Cookbook 01 showed the direct check() / store() API. For applications already using LangChain or the Vercel AI SDK, the package ships with first-class adapters that plug semantic caching in at the framework level - no manual hit/miss loops required.
LangChain Adapter
BetterDBSemanticCache implements LangChain's BaseCache interface and is passed directly to any ChatModel or LLM constructor via the cache option.
Setup
import Valkey from 'iovalkey';
import { SemanticCache } from '@betterdb/semantic-cache';
import { BetterDBSemanticCache } from '@betterdb/semantic-cache/langchain';
import { ChatOpenAI } from '@langchain/openai';
import OpenAI from 'openai';
const openai = new OpenAI();
const client = new Valkey({ host: 'localhost', port: 6379 });
const cache = new SemanticCache({
client,
embedFn: async (text) => {
const res = await openai.embeddings.create({
model: 'text-embedding-3-small',
input: text,
});
return res.data[0].embedding;
},
defaultThreshold: 0.15,
});
const model = new ChatOpenAI({
model: 'gpt-4o-mini',
cache: new BetterDBSemanticCache({ cache }),
});
Usage
import { HumanMessage } from '@langchain/core/messages';
// First call - miss, calls OpenAI
const r1 = await model.invoke([new HumanMessage('What is Valkey?')]);
console.log(r1.content);
// "Valkey is an open-source, in-memory data structure store..."

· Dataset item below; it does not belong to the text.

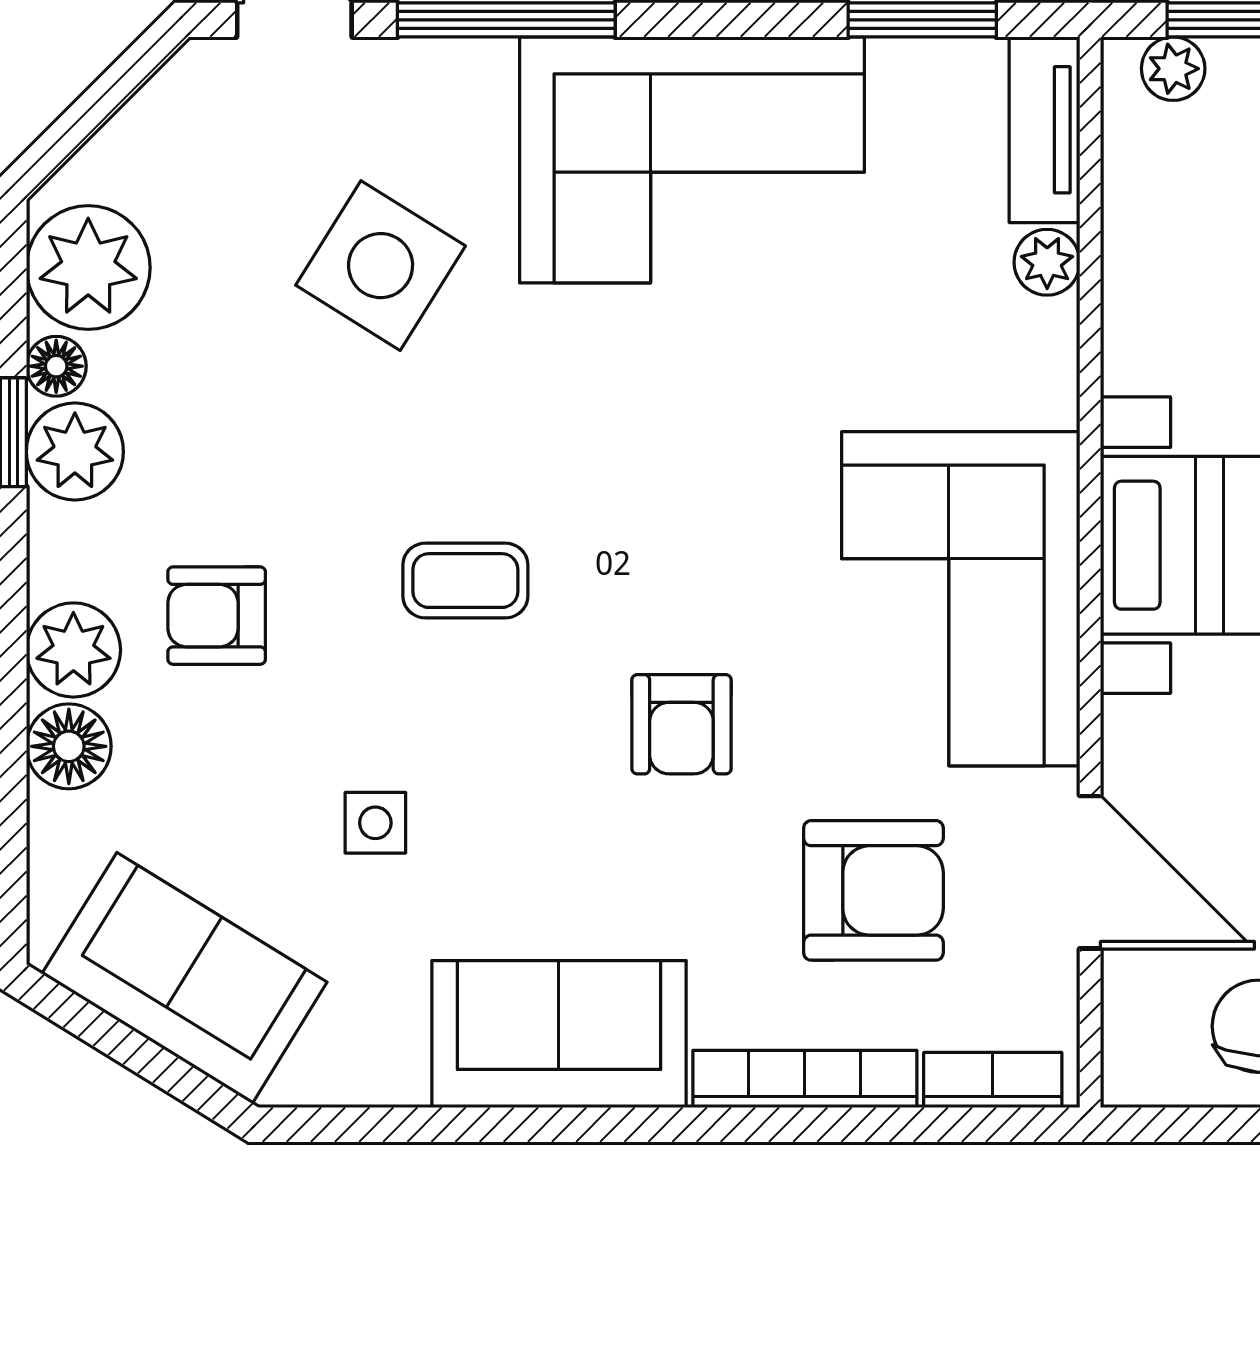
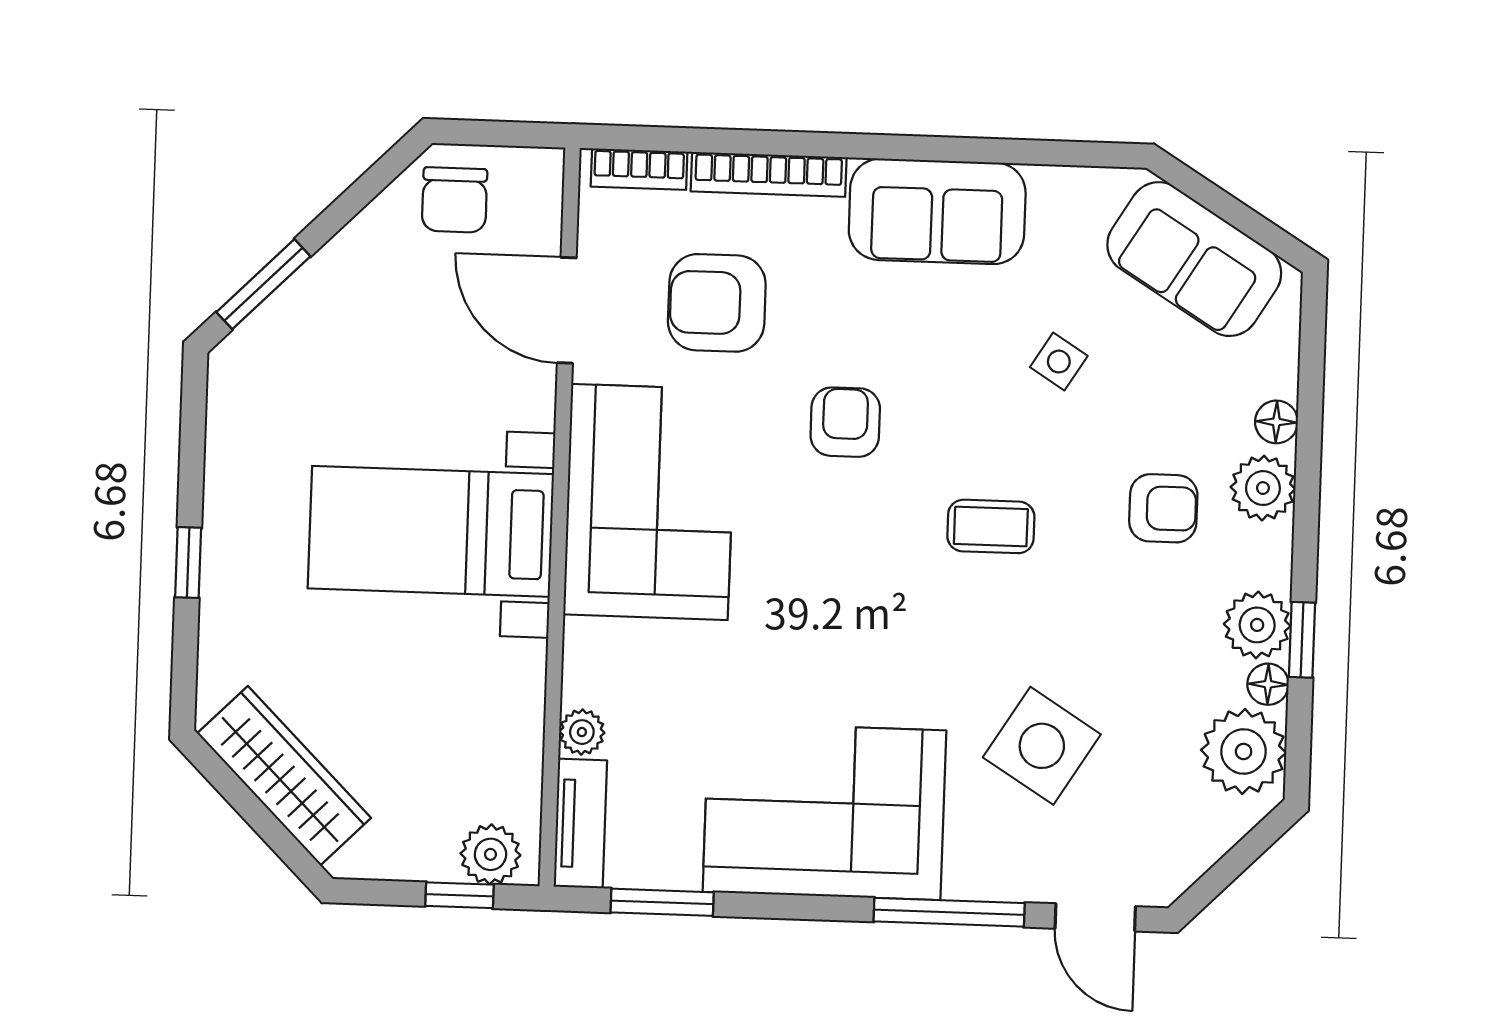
plant: (1173, 69) -> (490, 854), width x1.38, depth x1.38
floor lamp: (69, 746) -> (1276, 422), width x0.73, depth x0.73
side table: (375, 823) -> (1059, 362), turned 32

// Second call with different phrasing - hit, served from Valkey
const r2 = await model.invoke([new HumanMessage('Explain what Valkey is.')]);
console.log(r2.content);
// "Valkey is an open-source, in-memory data structure store..." (same response, <1ms)
await client.quit();
Scoping by Model
By default, cache entries are shared across all models. Set filterByModel: true to scope entries to the specific LLM configuration - useful when different models produce meaningfully different responses to the same prompt:
const modelAwareCache = new BetterDBSemanticCache({
cache,
filterByModel: true, // a gpt-4o cache entry won't hit for gpt-4o-mini
});
Vercel AI SDK Adapter
createSemanticCacheMiddleware wraps any Vercel AI SDK language model. Use it with wrapLanguageModel() from the ai package.
Setup
import Valkey from 'iovalkey';
import { SemanticCache } from '@betterdb/semantic-cache';
import { createSemanticCacheMiddleware } from '@betterdb/semantic-cache/ai';
import { wrapLanguageModel, generateText } from 'ai';
import { openai } from '@ai-sdk/openai';
const client = new Valkey({ host: 'localhost', port: 6379 });
const cache = new SemanticCache({
client,
embedFn: async (text) => {
// same embed function as above
},
defaultThreshold: 0.15,
});
const model = wrapLanguageModel({
model: openai('gpt-4o-mini'),
middleware: createSemanticCacheMiddleware({ cache }),
});
Usage
// First call - miss
const { text: t1 } = await generateText({
model,
prompt: 'What is Valkey?',
});
console.log(t1);
// Second call - hit, returned from Valkey, no tokens consumed
const { text: t2 } = await generateText({
model,
prompt: 'Can you describe what Valkey is?',
});
console.log(t2); // same response as t1
await client.quit();
The middleware intercepts doGenerate() calls before they reach OpenAI. On a hit it returns the cached response directly - no API call, no tokens, no latency.
Streaming: The Vercel AI SDK adapter caches
generateText()calls only. Streaming responses viastreamText()are not cached - accumulate the full response and callcache.store()manually if you need to cache streamed output.
Direct API vs Adapters
| Direct API | LangChain Adapter | Vercel AI SDK Adapter | |
|---|---|---|---|
| Framework dependency | None | @langchain/core |
ai package |
check() / store() control |
Full | Automatic | Automatic |
| Works with any LLM client | Yes | LangChain models only | Vercel AI models only |
| Streaming support | Manual | Automatic (no cache) | No (generateText only) |
| Best for | Custom pipelines | LangChain agents | Next.js / AI SDK apps |
Use the direct API when you need fine-grained control - for example, to pass per-request TTLs, categories, or to handle uncertain hits differently. Use an adapter when you want zero-boilerplate caching for an existing LangChain or Vercel AI SDK application.